Refining PDF Index Output

sina_iravanian · May 4, 2011

Hi all,
First off thanks for the great tool.
I observe in some PDF files (esp. those generated by LaTeX), that some character combinations are converted to to non-standard characters, e.g., "ff" is replaced with a single character (0xfb00), and "fi" with a single character (0xfb01). They can be turned back to their original strings after indexing, hence preventing search problems.

ajlyon · May 4, 2011

That would be quite nice-- and I don't think it would be that hard to patch into the existing code. I'll take a look at doing this.

ajlyon · May 4, 2011

Although this would optimally be handled by Sqlite through proper collations--- I know that matching and collation were supposed to become more flexible with, iirc, Firefox 4. Still, I'll look into it.

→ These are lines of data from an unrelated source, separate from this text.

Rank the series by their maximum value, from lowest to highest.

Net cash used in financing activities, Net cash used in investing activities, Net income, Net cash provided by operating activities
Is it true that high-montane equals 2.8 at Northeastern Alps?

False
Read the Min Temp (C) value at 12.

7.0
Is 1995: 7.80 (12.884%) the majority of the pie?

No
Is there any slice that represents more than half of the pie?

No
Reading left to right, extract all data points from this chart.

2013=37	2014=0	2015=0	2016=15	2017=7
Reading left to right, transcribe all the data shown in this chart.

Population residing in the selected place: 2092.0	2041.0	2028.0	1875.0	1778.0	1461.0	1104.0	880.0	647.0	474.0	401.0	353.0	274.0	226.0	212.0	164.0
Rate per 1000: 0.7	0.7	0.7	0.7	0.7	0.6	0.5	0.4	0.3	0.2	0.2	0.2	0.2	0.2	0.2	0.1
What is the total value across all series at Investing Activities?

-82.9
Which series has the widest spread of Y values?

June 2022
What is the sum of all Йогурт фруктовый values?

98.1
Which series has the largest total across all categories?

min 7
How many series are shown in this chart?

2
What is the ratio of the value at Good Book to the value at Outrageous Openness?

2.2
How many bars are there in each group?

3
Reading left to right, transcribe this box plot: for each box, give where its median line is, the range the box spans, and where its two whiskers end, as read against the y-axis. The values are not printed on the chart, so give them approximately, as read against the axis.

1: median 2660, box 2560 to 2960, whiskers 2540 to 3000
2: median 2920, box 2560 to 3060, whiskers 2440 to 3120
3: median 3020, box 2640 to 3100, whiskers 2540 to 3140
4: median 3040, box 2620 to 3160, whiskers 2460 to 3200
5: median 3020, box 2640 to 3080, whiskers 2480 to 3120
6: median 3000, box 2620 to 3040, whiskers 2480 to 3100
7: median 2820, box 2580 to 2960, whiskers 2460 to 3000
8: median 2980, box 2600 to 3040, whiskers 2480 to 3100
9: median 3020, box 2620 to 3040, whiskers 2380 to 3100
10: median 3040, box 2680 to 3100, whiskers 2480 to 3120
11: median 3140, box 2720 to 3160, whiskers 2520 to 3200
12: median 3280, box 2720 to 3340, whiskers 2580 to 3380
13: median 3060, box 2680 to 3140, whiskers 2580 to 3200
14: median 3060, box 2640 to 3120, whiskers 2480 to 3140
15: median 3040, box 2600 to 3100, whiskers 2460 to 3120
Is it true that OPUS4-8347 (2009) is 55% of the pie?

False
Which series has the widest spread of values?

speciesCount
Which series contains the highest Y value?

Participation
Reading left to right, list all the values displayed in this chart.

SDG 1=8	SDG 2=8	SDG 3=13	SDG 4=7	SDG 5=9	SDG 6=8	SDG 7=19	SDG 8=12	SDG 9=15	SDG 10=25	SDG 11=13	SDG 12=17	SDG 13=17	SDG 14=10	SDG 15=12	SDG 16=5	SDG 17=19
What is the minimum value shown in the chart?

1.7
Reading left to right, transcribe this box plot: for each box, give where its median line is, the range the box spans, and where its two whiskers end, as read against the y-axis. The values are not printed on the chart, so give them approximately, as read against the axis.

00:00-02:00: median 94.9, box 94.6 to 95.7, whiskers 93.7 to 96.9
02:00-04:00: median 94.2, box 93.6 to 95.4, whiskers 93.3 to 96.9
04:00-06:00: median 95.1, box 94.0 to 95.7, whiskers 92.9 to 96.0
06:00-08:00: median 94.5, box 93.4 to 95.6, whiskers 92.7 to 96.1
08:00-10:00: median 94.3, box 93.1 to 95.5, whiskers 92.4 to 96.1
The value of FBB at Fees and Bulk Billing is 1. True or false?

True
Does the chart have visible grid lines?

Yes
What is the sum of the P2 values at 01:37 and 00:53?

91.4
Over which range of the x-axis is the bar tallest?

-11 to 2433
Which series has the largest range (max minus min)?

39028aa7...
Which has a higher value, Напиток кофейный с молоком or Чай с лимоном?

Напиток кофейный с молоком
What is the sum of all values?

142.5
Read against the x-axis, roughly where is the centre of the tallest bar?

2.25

sina_iravanian · May 4, 2011

Actually the contents of the ".zotero-ft-cache" files suffer from this problem. I use the "Retrieve metadata for PDF" functionality a lot, and I wonder if this functionality uses contents in the mentioned cache file.

P.S.:
For reference this kind of character combinations are called "ligature" and I could find a short list of them here:
http://en.wikipedia.org/wiki/Typographic_ligature#Ligatures_in_Unicode_.28Latin-derived_alphabets.29

ajlyon · May 4, 2011

The correct solution is to treat these are their normalized equivalents (fl, &c.) when we do the database queries that underly searches. The database software allows this, but it looks like Mozilla doesn't include that module (see mention at https://wiki.mozilla.org/Firefox/Projects/FTS_and_Awesomebar#Week_of_2010.2F03.2F08).

This is actually part of a fairly large problem that affects some other languages much more.

We could, as I said, intercept those characters when making the full-text index, but it'd only be right to intercept the whole set of them, which is multilingual and quite large.